Danforth is an applied mathematician interested in modeling a variety of physical, biological, and social phenomenon. He has applied principles of chaos theory to improve weather forecasts as a member of the Mathematics and Climate Research Network, and developed a real-time remote sensor of global happiness using messages from Twitter: the Hedonometer. Danforth co-runs the Computational Story Lab with Peter Dodds, and helps run UVM's reading group on complexity.
Laurent studies the interaction of structure and dynamics. His research involves network theory, statistical physics and nonlinear dynamics along with their applications in epidemiology, ecology, biology, and sociology. Recent projects include comparing complex networks of different nature, the coevolution of human behavior and infectious diseases, understanding the role of forest shape in determining stability of tropical forests, as well as the impact of echo chambers in political discussions.

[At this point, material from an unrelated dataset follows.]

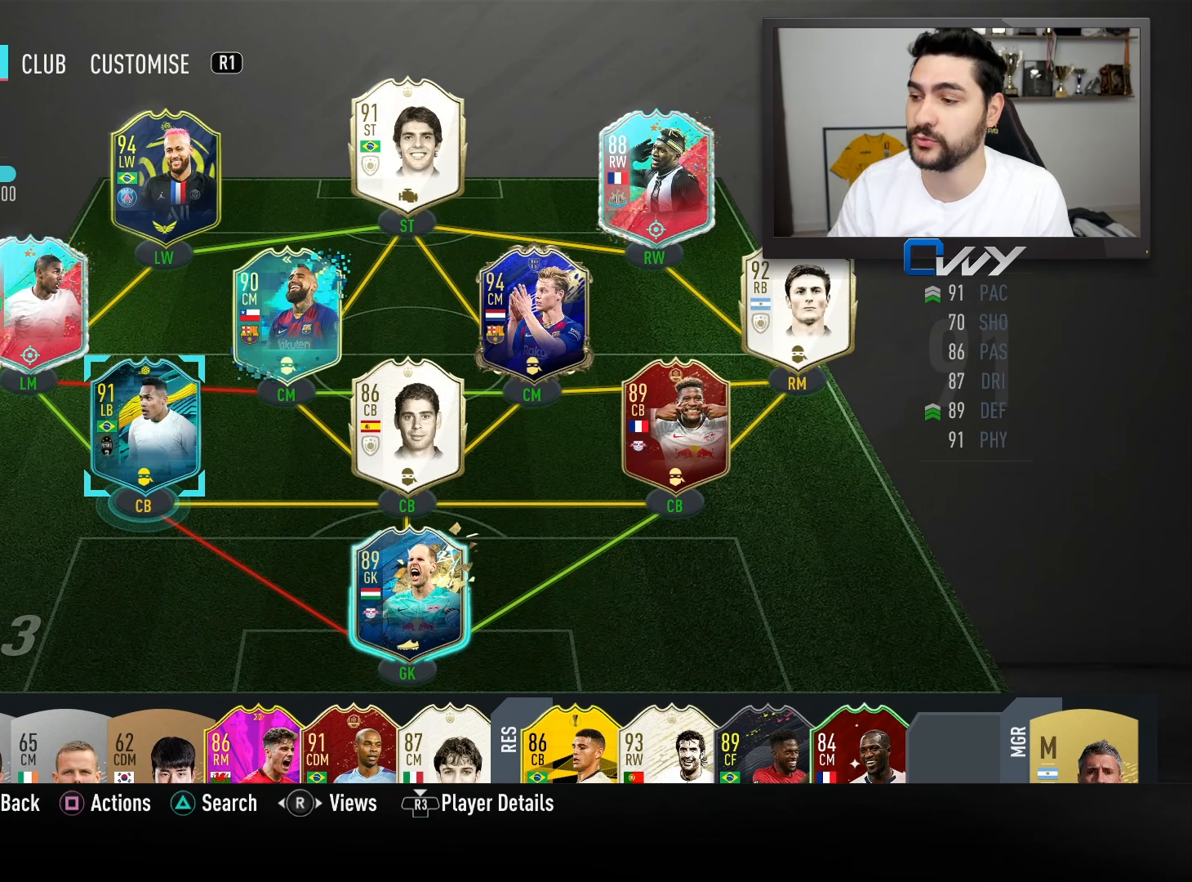
{"buttons": [], "left_stick": "center", "right_stick": "center", "events": [[350, "left_stick", "right"], [467, "left_stick", "center"]]}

Hines' work broadly focuses on finding ways to make electric energy more reliable, more affordable, with less environmental impact. Particular topics of interest include understanding the mechanisms by which small problems in the power grid become large blackouts, identifying and mitigating the stresses caused by large amounts of electric vehicle charging, and quantifying the impact of high penetrations of wind/solar on electricity systems.
Bagrow's interests include: Complex Networks (community detection, social modeling and human dynamics, statistical phenomena, graph similarity and isomorphism), Statistical Physics (non-equilibrium methods, phase transitions, percolation, interacting particle systems, spin glasses), and Optimization(glassy techniques such as simulated/quantum annealing, (non-gradient) minimization of noisy objective functions).